━━ GIVEN ENTRIES ━━
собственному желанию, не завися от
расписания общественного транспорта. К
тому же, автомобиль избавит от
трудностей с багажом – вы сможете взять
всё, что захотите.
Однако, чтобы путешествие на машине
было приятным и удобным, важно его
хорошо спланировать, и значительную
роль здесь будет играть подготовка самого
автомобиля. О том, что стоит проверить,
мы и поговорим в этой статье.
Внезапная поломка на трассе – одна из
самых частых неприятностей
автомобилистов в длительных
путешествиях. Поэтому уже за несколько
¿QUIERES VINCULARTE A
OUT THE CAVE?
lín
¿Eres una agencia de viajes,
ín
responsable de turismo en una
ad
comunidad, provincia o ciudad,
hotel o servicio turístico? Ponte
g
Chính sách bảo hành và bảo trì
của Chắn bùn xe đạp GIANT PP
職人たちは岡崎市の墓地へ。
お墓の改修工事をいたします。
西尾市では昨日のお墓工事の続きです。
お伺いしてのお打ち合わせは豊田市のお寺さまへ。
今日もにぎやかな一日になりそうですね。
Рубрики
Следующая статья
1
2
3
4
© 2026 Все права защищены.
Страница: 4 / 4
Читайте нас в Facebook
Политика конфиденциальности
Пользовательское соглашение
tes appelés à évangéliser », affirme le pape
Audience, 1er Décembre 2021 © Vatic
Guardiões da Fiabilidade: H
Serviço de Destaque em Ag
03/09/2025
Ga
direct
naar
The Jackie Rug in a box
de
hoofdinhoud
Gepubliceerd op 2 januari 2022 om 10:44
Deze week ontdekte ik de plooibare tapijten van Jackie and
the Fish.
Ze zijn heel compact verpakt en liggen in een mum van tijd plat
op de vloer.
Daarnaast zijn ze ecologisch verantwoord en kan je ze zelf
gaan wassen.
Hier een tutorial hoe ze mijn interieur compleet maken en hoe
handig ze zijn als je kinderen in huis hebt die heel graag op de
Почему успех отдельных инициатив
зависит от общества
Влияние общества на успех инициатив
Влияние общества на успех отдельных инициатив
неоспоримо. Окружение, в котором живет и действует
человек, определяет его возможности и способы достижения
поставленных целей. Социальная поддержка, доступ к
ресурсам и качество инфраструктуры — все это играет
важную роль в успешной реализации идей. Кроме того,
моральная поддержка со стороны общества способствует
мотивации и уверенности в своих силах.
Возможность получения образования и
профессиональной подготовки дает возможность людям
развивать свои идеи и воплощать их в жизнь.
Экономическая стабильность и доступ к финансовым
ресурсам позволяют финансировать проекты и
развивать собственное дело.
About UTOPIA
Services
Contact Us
━━━
— HOW TO COMPLETE THIS TASK —
Nothing may be left out: return each entry exactly as it reads.

— OUTPUT OF THE EXERCISE —
собственному желанию, не завися от
расписания общественного транспорта. К
тому же, автомобиль избавит от
трудностей с багажом – вы сможете взять
всё, что захотите.
Однако, чтобы путешествие на машине
было приятным и удобным, важно его
хорошо спланировать, и значительную
роль здесь будет играть подготовка самого
автомобиля. О том, что стоит проверить,
мы и поговорим в этой статье.
Внезапная поломка на трассе – одна из
самых частых неприятностей
автомобилистов в длительных
путешествиях. Поэтому уже за несколько
¿QUIERES VINCULARTE A
OUT THE CAVE?
lín
¿Eres una agencia de viajes,
ín
responsable de turismo en una
ad
comunidad, provincia o ciudad,
hotel o servicio turístico? Ponte
g
Chính sách bảo hành và bảo trì
của Chắn bùn xe đạp GIANT PP
職人たちは岡崎市の墓地へ。
お墓の改修工事をいたします。
西尾市では昨日のお墓工事の続きです。
お伺いしてのお打ち合わせは豊田市のお寺さまへ。
今日もにぎやかな一日になりそうですね。
Рубрики
Следующая статья
1
2
3
4
© 2026 Все права защищены.
Страница: 4 / 4
Читайте нас в Facebook
Политика конфиденциальности
Пользовательское соглашение
tes appelés à évangéliser », affirme le pape
Audience, 1er Décembre 2021 © Vatic
Guardiões da Fiabilidade: H
Serviço de Destaque em Ag
03/09/2025
Ga
direct
naar
The Jackie Rug in a box
de
hoofdinhoud
Gepubliceerd op 2 januari 2022 om 10:44
Deze week ontdekte ik de plooibare tapijten van Jackie and
the Fish.
Ze zijn heel compact verpakt en liggen in een mum van tijd plat
op de vloer.
Daarnaast zijn ze ecologisch verantwoord en kan je ze zelf
gaan wassen.
Hier een tutorial hoe ze mijn interieur compleet maken en hoe
handig ze zijn als je kinderen in huis hebt die heel graag op de
Почему успех отдельных инициатив
зависит от общества
Влияние общества на успех инициатив
Влияние общества на успех отдельных инициатив
неоспоримо. Окружение, в котором живет и действует
человек, определяет его возможности и способы достижения
поставленных целей. Социальная поддержка, доступ к
ресурсам и качество инфраструктуры — все это играет
важную роль в успешной реализации идей. Кроме того,
моральная поддержка со стороны общества способствует
мотивации и уверенности в своих силах.
Возможность получения образования и
профессиональной подготовки дает возможность людям
развивать свои идеи и воплощать их в жизнь.
Экономическая стабильность и доступ к финансовым
ресурсам позволяют финансировать проекты и
развивать собственное дело.
About UTOPIA
Services
Contact Us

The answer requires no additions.